Introduction: Abnormalities in Matrix Metalloproteinase (MMP) genes, which are important in extracellular matrix (ECM) maintenance and therefore arterial wall integrity are a plausible underlying mechanism of intracranial aneurysm (IA) formation, growth and subsequent rupture. We investigated whether the rs243865 C > T SNP (single nucleotide polymorphism) within the MMP-2 gene (which influences gene transcription) is associated with IA compared to matched controls. Materials and Methods: We conducted a case-control genetic association study, adjusted for known IA risk factors (smoking and hypertension), in a UK Caucasian population of 1409 patients with intracranial aneurysms (IA), and 1290 matched controls, to determine the association of the rs243865 C>T functional MMP-2 gene SNP with IA (overall, and classified as ruptured and unruptured).

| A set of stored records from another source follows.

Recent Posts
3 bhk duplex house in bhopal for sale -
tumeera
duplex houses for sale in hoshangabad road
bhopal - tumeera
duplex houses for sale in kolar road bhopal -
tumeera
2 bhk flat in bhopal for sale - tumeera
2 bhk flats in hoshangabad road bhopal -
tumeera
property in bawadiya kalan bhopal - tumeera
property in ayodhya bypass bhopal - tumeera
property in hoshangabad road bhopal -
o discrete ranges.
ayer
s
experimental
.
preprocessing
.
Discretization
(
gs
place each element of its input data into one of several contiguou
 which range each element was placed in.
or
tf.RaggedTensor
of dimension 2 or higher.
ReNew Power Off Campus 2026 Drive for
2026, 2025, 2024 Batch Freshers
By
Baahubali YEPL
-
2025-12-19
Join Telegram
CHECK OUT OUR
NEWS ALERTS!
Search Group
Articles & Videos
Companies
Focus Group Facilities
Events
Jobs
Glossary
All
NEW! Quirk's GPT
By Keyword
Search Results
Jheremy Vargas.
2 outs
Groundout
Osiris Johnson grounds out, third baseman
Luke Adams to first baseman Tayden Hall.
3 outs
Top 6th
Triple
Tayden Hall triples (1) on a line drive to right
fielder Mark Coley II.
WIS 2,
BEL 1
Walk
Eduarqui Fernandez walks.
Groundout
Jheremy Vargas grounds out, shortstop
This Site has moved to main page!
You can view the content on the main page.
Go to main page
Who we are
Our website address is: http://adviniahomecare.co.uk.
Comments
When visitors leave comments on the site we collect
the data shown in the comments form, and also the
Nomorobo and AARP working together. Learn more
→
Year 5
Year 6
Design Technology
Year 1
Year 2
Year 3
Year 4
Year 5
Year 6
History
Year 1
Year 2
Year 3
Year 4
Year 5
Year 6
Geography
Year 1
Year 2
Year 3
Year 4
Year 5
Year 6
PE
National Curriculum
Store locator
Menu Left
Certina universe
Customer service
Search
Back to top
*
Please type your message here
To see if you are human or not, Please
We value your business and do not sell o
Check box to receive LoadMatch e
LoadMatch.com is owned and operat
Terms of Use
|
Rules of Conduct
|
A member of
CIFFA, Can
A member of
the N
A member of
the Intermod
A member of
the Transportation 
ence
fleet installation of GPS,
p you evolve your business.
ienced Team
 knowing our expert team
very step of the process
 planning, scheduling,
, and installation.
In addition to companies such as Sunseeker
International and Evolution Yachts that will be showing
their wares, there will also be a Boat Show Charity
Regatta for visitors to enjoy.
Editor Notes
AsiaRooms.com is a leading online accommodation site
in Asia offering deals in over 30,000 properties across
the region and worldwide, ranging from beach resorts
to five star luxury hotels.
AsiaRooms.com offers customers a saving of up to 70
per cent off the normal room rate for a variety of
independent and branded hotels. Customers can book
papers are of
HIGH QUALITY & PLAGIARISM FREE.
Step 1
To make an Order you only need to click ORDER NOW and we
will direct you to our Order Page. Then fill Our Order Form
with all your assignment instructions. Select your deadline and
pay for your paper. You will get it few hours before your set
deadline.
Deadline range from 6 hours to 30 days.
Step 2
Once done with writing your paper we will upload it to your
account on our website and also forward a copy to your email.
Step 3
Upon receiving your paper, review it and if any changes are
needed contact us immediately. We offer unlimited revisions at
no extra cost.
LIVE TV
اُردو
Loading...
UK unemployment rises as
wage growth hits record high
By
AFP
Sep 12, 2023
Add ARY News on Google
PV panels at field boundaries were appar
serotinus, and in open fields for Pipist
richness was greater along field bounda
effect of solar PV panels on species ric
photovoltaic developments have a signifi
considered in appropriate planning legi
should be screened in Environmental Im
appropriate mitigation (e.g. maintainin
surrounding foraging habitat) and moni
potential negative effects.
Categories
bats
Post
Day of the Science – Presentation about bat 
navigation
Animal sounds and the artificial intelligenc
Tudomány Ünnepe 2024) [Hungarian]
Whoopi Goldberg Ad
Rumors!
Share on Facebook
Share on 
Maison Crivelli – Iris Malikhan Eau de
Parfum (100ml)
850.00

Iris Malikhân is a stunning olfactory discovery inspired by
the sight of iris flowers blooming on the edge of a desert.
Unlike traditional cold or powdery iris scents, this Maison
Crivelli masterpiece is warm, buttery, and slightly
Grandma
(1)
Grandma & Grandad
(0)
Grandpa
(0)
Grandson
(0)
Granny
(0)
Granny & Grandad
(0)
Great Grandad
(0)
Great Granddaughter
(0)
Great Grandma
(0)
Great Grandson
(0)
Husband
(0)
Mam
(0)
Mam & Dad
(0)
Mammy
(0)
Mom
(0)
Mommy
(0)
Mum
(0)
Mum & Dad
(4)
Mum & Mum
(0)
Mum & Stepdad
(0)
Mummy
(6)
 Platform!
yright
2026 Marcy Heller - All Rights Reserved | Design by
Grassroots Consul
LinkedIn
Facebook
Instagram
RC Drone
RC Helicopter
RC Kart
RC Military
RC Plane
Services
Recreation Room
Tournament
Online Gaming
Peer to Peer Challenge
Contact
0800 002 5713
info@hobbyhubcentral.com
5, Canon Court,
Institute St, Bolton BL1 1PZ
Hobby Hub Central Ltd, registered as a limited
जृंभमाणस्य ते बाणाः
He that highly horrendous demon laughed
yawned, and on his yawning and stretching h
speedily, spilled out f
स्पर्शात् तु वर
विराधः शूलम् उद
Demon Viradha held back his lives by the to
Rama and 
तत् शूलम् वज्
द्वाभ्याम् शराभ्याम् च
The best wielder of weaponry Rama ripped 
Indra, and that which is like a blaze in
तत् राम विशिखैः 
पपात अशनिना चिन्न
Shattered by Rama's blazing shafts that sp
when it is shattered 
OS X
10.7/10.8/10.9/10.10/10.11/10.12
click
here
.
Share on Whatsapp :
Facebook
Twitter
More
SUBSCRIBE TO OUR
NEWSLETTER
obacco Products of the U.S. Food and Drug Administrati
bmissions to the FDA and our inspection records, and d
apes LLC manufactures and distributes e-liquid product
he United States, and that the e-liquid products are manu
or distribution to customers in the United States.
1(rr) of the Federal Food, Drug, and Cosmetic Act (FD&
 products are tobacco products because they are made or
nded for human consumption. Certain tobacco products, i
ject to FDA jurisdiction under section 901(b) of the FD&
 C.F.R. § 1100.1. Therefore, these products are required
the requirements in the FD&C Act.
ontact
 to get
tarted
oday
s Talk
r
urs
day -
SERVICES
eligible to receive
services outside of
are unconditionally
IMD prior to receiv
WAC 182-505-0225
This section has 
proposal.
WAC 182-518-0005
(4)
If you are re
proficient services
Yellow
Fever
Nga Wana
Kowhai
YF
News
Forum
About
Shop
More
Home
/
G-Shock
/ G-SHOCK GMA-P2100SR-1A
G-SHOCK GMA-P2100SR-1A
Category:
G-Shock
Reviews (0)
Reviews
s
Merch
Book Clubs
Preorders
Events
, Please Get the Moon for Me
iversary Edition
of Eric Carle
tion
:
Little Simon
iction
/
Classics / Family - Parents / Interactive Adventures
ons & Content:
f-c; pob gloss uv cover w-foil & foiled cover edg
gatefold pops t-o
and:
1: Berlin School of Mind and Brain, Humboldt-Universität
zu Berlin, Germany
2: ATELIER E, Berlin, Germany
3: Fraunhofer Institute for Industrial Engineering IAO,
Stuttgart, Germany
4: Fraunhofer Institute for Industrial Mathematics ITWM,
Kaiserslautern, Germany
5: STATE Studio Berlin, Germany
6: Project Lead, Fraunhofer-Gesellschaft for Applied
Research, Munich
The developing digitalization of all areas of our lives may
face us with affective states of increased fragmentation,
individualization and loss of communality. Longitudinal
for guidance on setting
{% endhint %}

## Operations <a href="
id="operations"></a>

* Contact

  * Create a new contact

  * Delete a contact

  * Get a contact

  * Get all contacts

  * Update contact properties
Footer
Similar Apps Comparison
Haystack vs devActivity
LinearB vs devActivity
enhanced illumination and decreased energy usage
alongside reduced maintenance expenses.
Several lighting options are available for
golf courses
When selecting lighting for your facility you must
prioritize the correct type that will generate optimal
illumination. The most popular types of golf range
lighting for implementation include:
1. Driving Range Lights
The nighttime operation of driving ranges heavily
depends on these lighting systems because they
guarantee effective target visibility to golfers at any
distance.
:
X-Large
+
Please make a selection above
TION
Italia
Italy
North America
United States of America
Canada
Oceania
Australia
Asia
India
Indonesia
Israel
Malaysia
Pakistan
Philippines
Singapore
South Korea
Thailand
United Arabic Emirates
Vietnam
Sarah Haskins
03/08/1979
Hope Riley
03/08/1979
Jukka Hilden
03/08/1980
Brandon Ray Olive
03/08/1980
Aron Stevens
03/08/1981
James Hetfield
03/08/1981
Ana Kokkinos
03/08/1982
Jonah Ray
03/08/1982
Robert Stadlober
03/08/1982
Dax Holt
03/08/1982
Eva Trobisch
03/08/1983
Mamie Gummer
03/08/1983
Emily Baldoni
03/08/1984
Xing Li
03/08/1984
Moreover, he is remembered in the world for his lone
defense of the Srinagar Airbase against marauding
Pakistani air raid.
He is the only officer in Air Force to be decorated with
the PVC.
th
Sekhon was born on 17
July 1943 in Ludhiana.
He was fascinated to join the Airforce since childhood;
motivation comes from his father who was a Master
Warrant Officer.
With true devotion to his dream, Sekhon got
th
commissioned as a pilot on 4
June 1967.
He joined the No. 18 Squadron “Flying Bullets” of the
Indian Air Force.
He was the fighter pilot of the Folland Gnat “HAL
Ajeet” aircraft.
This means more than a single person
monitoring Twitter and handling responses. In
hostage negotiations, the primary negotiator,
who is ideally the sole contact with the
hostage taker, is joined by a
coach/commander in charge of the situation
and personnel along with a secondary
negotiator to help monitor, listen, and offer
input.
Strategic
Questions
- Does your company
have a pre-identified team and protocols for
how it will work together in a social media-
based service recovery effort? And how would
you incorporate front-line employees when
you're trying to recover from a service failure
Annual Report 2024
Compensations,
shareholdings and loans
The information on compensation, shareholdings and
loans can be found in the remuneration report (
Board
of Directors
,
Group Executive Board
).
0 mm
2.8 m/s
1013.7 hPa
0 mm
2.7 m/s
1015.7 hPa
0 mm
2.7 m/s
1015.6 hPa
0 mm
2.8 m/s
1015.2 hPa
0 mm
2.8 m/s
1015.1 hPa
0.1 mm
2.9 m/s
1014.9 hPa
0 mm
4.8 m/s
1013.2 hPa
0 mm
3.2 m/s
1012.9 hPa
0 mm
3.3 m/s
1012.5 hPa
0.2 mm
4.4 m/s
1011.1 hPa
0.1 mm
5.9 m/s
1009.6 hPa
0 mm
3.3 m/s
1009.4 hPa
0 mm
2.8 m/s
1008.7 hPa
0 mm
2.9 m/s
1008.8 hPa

We also undertook a meta-analysis of two previous studies examining this SNP. Results: The rs243865 T allele was associated with IA presence in univariate (OR 1.18 [95% CI 1.04-1.33], p=.01) and in multi-variable analyses adjusted for smoking and hypertension status (OR 1.16 [95% 0 1.01-1.35], p = .042). Subgroup analysis demonstrated an association of the rs243865 SNP with ruptured IA (OR 1.18 [95% CI 1.03-1.34] p = .017), but, not unruptured IA (OR 1.17 [95% CI 0.97-1.42], p=.11). Conclusions: Our study demonstrated an association between the functional MMP-2 rs243865 variant and IAs. Our findings suggest a genetic role for altered extracellular matrix integrity in the pathogenesis of IA development and rupture.